BRUXELLES Le pauvre cow-boy solitaire qui s'éloignait seul (avec Jolly Jumper quand même) vers le soleil couchant était devenu, au fil des années et des albums, un véritable business qui rapportait chaque année des dizaines de millions de francs.
C'est que le personnage était mondialement connu. Une aura que seuls pouvaient lui contester Tintin ou Astérix.
Au mois de mars dernier, quelques jours avant la sortie du second long métrage live sur les péripéties d'Astérix le petit Gaulois, les Français avaient mis au point un sondage pour savoir quel était le personnage BD le plus connu dans l'Hexagone. Jubilation suprême pour tous les cocardiers, Astérix arrivait en tête. Une grande première, même en France où, pour la première fois, Tintin n'apparaissait plus comme le héros indétrônable. 53% des Français plaçaient le petit moustachu en tête du hit-parade, alors que Tintin récoltait tout de même (sans nouveauté ni réelle actualité depuis plus de vingt ans) 48% des suffrages, juste devant Lucky Luke et Gaston Lagaffe.

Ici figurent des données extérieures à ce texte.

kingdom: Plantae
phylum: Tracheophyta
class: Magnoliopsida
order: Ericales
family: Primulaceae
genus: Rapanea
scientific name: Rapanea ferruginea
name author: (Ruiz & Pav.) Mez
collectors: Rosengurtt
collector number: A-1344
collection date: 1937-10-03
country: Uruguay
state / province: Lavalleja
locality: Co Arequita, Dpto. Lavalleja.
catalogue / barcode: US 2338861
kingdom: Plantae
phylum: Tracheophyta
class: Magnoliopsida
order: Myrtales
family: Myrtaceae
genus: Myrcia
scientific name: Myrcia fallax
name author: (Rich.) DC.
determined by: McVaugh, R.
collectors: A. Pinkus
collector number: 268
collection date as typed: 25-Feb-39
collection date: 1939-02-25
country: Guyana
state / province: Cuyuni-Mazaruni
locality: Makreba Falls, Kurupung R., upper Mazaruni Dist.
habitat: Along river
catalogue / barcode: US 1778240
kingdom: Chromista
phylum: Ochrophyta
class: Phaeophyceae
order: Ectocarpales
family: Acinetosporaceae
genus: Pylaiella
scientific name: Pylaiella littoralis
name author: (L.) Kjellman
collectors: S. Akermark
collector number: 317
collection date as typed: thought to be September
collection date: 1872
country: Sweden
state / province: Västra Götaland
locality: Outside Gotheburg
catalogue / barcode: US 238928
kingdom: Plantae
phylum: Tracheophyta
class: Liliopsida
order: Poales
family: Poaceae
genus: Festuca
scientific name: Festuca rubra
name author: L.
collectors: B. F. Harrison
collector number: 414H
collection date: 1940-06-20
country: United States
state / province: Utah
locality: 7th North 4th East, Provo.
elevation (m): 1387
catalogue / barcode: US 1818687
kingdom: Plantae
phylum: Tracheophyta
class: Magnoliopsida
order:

Si Gaston Lagaffe progressait, la stabilité de Lucky Luke était à l'image de sa carrière, linéaire et sans faux pli, comme aurait pu le dire le blanchisseur chinois qui apparaissait dans de très nombreux albums du cow-boy solitaire.

300 millions d'albums

Morris était parfaitement conscient de ce succès et n'avait aucune honte à évoquer l'aspect commercial de son personnage. `Il y a certaines choses que je n'accepterai jamais. Je refuse que mon personnage soit associé à des scènes de violence, à l'alcool ou à tout acte répréhensible. Mais s'il peut, en tenant compte de ces restrictions, amener du plaisir au travers d'attractions ou de jeux vidéo, pourquoi pas?´
C'est que, outre sa casquette de dessinateur et de créateur particulièrement talentueux, Morris passait aussi pour un businessman particulièrement coriace en affaires. Un homme qui n'hésitait jamais à aller devant les tribunaux dès qu'il estimait qu'on avait osé toucher à ses personnages sans en payer le prix.
Lucky Luke était devenu une véritable industrie qu'il gérait en bon père de famille très attentif.
Chaque année, l'homme qui tirait plus vite que son ombre générait un chiffre d'affaires de 250 millions de francs belges (6,20 millions d'euros) rien qu'avec les albums et 1 milliard 230 millions de francs belges (30,5 millions d'euros) avec les produits dérivés (dessins animés, jeux vidéo et objets divers). Des chiffres qui ont de quoi donner le tournis et qui démontrent que loin de son image traditionnelle d'art pour potaches en mal de nostalgie, la bande dessinée est devenue une véritable industrie qui brasse des sommes absolument ahurissantes.
En plus de 55 ans d'existence, et malgré l'apparition et la banalisation relativement tardives des albums, Morris parviendra à écouler plus de 300 millions d'exemplaires des aventures de son Lucky Luke.
Quatre-vingt-sept titres sont parus aux éditions Dupuis et chez Dargaud et ont été traduits en plus de trente langues.